Problem requirements = Read the data below. Every line holding the string "source" must be copied.

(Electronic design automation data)
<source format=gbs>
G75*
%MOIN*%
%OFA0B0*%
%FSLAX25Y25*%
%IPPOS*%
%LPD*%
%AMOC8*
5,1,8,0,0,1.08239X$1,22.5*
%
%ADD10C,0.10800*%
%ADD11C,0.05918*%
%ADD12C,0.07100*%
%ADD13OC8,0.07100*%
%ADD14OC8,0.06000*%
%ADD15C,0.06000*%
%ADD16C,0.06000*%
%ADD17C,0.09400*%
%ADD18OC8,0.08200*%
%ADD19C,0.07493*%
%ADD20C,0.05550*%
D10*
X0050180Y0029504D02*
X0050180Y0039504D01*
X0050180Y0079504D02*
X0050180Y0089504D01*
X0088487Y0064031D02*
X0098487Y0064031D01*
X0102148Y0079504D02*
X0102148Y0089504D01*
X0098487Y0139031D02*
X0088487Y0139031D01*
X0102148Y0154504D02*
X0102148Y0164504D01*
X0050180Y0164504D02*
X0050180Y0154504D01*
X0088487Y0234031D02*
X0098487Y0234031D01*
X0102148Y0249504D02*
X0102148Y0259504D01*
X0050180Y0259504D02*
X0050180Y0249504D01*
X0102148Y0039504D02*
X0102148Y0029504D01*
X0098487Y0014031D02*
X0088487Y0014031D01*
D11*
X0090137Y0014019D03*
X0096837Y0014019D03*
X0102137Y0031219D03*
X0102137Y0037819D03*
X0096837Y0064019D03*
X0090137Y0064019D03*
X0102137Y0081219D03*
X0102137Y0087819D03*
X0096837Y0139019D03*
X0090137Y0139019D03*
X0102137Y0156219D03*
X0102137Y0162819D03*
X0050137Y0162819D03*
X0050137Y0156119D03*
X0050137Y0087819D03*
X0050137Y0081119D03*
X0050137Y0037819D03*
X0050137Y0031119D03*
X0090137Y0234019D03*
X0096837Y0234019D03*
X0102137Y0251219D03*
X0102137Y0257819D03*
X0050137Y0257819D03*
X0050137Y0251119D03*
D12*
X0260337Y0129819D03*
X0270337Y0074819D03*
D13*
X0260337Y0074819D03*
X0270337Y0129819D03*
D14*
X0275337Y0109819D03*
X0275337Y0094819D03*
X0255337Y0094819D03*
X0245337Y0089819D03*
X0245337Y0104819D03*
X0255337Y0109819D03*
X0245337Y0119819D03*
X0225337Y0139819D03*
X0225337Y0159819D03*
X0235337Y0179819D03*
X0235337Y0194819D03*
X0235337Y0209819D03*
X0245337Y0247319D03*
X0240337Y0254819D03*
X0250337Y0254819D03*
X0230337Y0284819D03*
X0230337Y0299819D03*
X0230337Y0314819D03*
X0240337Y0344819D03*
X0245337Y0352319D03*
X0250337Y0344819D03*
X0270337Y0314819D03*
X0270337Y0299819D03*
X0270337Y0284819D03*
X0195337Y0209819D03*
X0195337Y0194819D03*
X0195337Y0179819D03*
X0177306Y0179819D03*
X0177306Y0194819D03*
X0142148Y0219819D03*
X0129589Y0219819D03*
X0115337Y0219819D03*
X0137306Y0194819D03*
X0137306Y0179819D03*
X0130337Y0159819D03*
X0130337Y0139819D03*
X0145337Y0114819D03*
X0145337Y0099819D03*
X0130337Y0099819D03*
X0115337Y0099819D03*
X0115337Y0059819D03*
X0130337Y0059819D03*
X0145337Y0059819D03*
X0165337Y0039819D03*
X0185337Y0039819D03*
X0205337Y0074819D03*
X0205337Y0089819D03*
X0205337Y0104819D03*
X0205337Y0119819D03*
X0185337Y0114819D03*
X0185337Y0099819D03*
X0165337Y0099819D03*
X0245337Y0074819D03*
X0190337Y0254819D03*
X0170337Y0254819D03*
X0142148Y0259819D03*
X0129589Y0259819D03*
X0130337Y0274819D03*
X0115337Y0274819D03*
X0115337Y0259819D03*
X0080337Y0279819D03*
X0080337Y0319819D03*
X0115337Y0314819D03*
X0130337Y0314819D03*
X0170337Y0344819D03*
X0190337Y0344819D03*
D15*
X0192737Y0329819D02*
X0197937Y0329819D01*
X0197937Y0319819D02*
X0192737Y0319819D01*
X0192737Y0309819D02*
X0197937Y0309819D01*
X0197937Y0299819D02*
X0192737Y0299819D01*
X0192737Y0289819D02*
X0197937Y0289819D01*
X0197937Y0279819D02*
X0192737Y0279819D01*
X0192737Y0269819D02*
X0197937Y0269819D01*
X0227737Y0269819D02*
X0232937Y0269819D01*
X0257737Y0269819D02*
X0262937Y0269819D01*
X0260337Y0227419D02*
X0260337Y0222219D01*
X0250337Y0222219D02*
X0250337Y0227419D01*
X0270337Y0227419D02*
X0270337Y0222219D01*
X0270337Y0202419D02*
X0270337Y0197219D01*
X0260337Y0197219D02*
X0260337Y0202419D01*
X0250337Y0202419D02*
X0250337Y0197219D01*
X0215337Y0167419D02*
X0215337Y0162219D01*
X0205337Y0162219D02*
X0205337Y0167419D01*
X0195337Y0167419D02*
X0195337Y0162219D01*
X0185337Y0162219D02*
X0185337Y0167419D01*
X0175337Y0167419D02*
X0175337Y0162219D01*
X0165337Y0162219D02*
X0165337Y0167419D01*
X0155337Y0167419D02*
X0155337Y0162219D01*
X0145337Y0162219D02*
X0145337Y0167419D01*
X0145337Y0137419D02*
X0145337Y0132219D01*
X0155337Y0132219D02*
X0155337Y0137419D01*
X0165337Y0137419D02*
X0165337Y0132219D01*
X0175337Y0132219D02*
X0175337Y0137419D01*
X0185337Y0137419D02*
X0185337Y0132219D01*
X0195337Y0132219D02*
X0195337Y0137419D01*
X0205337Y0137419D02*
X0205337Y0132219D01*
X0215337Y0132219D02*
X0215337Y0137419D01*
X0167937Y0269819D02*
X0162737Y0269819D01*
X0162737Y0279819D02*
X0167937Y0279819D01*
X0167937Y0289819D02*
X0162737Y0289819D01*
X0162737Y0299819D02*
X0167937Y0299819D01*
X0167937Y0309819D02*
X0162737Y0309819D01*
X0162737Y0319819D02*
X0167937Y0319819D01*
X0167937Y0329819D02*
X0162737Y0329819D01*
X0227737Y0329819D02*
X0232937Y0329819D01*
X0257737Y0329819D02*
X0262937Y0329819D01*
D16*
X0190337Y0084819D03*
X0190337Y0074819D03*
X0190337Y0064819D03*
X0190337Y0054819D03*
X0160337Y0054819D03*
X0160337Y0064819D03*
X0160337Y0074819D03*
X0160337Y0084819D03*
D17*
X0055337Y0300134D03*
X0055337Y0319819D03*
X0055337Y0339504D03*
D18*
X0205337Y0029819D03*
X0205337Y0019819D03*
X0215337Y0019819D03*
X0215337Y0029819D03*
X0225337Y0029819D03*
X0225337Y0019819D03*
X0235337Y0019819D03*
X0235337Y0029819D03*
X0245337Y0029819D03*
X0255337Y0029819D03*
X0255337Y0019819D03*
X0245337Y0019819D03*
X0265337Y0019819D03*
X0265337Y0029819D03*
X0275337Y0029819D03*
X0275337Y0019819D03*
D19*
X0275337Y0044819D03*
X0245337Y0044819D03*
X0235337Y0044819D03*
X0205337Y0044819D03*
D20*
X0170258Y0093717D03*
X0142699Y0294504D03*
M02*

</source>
...
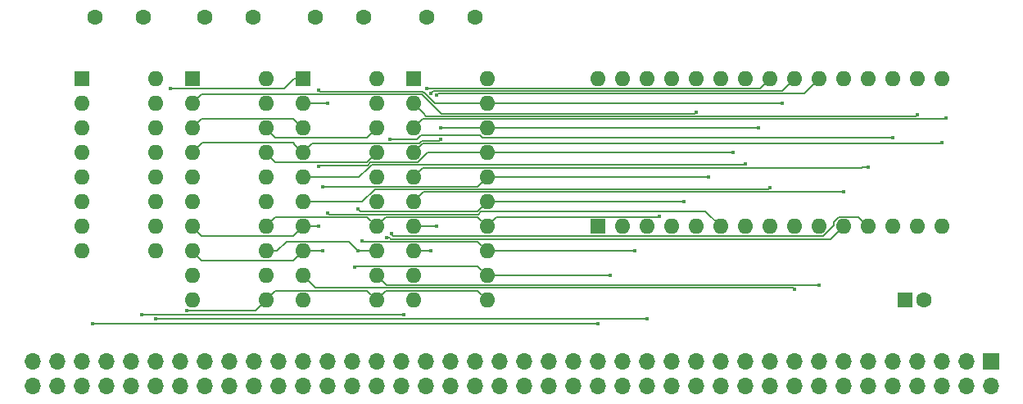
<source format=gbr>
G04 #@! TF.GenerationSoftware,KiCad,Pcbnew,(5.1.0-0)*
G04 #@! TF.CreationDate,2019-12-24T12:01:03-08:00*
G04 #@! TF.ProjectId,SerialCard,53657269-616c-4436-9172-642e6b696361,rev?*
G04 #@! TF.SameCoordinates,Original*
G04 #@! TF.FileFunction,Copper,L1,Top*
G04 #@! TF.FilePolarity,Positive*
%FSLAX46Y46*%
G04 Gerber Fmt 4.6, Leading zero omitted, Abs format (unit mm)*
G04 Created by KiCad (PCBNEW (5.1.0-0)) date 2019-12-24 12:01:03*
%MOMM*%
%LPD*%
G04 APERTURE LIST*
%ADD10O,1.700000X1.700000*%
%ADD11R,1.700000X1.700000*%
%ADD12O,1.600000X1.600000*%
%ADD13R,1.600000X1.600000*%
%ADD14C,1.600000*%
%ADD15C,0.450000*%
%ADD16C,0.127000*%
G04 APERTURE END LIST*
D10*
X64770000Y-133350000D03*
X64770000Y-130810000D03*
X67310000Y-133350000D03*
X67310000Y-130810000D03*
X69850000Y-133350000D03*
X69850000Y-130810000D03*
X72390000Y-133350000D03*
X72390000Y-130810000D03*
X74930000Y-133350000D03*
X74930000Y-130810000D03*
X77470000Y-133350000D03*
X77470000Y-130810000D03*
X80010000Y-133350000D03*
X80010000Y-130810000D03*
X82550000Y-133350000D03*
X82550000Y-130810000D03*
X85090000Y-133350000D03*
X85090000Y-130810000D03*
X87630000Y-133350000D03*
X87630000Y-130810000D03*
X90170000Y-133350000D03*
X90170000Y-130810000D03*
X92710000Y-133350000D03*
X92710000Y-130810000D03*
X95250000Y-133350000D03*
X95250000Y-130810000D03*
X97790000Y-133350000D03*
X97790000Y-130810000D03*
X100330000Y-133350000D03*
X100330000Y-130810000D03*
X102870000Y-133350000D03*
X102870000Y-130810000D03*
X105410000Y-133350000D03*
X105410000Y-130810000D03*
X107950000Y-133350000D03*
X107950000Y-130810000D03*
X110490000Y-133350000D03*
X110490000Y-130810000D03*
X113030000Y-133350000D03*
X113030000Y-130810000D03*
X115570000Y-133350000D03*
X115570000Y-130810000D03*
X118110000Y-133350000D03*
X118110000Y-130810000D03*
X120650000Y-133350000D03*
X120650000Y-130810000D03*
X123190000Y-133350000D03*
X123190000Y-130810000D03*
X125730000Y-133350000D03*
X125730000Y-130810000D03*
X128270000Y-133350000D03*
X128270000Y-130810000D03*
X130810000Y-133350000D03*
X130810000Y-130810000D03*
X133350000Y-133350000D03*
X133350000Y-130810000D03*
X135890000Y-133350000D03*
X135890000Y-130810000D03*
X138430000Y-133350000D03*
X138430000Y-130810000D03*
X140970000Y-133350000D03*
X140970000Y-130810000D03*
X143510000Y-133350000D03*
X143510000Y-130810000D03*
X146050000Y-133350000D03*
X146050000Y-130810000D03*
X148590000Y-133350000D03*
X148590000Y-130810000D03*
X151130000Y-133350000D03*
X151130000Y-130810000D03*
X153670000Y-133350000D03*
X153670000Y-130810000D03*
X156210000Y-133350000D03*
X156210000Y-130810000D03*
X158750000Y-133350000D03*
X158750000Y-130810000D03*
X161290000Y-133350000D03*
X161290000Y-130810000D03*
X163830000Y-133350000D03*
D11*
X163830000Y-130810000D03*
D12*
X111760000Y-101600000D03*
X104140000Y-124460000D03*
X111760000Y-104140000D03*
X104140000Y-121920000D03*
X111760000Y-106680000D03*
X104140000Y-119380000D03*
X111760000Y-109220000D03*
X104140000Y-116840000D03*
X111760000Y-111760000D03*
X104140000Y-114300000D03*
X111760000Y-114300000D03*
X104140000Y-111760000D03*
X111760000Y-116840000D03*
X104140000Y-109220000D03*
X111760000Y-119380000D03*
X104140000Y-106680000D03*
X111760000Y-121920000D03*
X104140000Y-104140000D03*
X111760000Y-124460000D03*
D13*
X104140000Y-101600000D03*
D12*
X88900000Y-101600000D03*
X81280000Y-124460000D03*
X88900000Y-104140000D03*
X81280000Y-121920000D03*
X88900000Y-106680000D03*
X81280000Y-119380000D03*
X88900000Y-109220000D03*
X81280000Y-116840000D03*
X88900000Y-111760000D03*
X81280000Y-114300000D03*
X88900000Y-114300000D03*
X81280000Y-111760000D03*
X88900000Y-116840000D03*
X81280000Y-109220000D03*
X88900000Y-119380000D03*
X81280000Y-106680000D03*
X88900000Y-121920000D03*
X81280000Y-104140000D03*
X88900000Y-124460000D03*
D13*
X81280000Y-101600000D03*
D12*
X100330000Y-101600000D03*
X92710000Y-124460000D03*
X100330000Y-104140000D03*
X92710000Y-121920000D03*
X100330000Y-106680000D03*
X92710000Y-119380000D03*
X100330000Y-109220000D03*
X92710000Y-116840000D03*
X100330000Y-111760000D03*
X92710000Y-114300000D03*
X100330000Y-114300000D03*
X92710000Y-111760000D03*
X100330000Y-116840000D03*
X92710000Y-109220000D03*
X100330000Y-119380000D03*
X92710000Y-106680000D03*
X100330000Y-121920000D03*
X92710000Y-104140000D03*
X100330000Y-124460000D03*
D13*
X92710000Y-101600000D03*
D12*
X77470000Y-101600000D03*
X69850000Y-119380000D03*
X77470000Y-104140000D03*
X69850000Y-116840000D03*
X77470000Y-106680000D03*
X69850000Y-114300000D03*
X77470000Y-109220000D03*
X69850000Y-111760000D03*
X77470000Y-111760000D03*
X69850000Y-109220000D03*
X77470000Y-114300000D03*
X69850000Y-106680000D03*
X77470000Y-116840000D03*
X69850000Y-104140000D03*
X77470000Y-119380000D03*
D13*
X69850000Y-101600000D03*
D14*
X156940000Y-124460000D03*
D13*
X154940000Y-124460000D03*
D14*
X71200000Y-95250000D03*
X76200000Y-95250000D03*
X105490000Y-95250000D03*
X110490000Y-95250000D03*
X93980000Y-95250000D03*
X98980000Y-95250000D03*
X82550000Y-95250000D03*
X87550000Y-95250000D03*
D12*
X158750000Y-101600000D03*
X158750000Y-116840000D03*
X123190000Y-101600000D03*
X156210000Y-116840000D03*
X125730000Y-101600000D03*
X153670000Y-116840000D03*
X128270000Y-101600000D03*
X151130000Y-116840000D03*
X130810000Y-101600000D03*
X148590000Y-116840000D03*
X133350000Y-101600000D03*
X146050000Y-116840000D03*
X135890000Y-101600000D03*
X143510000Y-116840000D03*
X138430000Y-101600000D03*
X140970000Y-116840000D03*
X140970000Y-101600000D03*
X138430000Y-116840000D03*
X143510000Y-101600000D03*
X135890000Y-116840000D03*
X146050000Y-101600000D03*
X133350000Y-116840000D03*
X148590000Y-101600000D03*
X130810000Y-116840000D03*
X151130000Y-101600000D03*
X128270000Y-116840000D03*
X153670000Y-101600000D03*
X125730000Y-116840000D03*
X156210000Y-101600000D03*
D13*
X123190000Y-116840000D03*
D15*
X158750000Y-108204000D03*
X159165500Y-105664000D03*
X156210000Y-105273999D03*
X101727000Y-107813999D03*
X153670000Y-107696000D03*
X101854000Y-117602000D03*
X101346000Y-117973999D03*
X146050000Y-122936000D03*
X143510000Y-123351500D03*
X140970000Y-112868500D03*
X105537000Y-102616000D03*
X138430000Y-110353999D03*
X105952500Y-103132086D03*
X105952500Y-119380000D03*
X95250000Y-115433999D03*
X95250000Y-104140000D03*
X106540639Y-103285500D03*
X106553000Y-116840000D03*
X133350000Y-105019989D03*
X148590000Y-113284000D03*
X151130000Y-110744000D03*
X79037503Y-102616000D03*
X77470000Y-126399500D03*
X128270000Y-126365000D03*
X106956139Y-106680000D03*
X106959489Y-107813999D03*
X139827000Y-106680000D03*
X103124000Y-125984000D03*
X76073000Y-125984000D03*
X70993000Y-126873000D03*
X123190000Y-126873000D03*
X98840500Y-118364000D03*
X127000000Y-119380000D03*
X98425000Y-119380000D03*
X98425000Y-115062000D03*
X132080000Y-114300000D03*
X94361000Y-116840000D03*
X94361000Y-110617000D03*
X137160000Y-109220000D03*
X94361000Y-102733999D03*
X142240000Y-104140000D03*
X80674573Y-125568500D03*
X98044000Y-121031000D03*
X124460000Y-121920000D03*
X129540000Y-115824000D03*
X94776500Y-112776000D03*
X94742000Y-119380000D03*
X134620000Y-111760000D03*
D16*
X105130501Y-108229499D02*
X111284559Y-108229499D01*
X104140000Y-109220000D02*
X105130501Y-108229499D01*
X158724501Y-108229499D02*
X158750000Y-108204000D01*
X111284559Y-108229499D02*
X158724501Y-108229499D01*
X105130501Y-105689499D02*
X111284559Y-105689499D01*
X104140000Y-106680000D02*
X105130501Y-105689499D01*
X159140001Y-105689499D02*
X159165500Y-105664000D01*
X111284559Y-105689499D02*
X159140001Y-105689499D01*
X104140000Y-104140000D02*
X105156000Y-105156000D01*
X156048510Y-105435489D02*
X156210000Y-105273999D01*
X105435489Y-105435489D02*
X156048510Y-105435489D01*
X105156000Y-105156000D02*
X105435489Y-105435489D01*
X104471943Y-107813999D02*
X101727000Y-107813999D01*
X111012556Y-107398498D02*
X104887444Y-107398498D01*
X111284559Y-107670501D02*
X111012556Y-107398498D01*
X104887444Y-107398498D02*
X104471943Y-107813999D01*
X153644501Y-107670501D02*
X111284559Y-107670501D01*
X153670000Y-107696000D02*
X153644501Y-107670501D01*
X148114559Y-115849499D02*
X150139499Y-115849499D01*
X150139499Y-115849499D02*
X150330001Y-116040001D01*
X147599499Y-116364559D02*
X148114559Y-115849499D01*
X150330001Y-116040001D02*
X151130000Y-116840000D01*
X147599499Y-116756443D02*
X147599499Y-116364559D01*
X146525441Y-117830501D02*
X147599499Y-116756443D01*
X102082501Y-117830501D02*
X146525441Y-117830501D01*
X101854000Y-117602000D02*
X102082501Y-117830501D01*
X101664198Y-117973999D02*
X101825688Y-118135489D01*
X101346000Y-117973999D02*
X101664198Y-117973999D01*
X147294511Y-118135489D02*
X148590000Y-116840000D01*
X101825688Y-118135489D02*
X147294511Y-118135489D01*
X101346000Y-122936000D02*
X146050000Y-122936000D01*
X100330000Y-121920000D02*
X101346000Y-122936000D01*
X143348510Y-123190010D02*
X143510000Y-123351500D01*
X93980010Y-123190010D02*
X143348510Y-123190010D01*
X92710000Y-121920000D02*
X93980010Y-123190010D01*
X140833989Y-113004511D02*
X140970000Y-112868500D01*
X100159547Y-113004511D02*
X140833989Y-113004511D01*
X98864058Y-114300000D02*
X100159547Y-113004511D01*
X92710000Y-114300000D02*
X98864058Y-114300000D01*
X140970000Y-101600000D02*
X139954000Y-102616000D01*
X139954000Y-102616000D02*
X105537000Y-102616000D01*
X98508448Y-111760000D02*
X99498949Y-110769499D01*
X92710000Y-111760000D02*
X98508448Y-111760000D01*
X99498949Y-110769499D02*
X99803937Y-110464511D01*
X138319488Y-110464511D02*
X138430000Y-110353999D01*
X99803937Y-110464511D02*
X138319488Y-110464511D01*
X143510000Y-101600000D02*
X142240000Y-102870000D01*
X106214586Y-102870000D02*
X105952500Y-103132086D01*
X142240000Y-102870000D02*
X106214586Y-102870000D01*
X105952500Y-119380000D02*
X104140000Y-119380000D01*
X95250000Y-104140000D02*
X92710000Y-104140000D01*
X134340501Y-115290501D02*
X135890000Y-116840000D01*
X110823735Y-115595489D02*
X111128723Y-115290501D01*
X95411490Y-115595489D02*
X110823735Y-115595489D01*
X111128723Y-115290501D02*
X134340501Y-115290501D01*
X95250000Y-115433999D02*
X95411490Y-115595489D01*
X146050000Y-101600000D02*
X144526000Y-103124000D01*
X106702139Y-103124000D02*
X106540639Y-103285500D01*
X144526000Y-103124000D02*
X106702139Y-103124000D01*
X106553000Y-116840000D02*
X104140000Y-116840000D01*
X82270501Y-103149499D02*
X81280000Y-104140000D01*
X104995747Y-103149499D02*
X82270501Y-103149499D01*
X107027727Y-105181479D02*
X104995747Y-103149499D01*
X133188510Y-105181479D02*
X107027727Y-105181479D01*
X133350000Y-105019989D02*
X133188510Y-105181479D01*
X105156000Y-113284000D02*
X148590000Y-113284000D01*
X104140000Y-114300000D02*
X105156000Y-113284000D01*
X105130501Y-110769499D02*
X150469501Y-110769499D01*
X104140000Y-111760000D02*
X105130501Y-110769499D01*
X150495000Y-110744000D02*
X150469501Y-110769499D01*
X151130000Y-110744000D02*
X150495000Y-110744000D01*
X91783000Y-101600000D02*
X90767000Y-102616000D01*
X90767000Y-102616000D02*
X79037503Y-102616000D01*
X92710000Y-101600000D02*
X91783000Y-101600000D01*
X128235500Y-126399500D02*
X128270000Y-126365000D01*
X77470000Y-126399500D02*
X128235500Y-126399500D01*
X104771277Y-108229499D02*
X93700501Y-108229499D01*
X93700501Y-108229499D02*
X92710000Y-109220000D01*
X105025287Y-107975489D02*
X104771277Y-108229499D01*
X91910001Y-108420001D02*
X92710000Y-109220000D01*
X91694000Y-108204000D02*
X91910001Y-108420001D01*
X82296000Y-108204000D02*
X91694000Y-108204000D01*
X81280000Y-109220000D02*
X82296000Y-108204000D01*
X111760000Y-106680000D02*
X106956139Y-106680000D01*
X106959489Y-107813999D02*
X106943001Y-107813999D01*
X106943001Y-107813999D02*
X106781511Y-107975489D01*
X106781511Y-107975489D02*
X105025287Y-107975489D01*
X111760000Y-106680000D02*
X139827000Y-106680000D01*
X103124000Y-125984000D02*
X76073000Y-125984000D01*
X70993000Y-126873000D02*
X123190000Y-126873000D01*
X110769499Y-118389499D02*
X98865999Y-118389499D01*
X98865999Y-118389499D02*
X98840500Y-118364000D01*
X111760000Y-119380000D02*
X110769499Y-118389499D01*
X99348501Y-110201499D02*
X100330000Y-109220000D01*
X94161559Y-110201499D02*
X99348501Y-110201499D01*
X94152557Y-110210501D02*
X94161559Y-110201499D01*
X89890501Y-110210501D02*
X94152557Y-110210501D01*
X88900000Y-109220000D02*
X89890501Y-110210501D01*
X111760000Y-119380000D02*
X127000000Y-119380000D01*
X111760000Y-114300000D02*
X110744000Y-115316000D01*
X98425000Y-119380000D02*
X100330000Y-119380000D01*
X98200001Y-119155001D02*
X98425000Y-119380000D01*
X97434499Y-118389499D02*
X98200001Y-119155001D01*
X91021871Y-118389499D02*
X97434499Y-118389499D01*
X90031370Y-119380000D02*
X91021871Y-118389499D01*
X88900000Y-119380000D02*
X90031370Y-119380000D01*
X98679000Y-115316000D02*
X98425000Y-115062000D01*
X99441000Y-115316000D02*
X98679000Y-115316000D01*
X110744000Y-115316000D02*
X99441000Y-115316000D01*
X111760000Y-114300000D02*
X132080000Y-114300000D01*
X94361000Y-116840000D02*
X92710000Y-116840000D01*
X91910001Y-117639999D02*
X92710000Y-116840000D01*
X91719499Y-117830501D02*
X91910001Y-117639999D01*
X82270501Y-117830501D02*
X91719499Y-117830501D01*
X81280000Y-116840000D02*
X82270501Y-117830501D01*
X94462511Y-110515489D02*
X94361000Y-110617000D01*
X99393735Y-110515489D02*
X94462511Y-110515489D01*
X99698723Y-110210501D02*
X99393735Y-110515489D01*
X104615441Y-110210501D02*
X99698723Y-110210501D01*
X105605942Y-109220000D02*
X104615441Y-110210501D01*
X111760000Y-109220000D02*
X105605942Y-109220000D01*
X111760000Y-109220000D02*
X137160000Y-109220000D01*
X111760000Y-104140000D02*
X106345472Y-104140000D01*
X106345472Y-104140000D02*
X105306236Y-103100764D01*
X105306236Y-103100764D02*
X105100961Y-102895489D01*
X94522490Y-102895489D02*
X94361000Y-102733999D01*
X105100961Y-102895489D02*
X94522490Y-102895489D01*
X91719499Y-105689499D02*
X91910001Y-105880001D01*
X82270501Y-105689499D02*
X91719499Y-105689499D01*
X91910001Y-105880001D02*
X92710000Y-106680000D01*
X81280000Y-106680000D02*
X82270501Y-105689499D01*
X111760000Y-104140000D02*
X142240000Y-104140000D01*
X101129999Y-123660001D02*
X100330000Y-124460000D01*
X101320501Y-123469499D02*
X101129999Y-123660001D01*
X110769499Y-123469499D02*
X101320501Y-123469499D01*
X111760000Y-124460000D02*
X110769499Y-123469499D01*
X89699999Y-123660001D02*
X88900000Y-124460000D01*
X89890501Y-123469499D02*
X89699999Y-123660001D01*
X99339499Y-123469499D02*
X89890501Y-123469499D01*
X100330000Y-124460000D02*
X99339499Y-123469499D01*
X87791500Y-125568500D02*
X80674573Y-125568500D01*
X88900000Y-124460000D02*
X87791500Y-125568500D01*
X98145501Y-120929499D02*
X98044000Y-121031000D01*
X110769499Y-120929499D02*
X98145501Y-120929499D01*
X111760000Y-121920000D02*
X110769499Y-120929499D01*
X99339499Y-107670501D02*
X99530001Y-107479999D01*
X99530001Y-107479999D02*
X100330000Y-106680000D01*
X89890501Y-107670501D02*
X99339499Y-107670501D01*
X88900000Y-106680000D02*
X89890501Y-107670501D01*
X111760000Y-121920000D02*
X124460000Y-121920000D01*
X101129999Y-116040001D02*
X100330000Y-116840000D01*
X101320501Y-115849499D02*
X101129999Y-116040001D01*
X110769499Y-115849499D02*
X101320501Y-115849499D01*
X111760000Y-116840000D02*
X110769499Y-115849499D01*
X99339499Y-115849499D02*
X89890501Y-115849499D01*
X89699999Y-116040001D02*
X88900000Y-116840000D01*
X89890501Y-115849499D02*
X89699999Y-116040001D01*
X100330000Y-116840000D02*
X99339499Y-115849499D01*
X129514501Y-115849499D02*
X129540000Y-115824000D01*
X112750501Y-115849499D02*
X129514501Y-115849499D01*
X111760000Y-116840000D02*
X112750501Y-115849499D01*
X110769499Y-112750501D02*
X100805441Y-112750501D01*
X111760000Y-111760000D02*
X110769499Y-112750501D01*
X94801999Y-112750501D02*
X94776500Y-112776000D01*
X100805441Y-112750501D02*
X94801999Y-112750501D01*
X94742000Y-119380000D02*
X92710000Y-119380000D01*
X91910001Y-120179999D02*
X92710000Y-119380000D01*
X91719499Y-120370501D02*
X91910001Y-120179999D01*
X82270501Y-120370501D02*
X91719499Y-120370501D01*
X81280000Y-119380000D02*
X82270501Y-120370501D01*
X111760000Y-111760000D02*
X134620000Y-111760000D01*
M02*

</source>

Solution for this problem =
<source format=gbs>
</source>
<source format=gbr>
</source>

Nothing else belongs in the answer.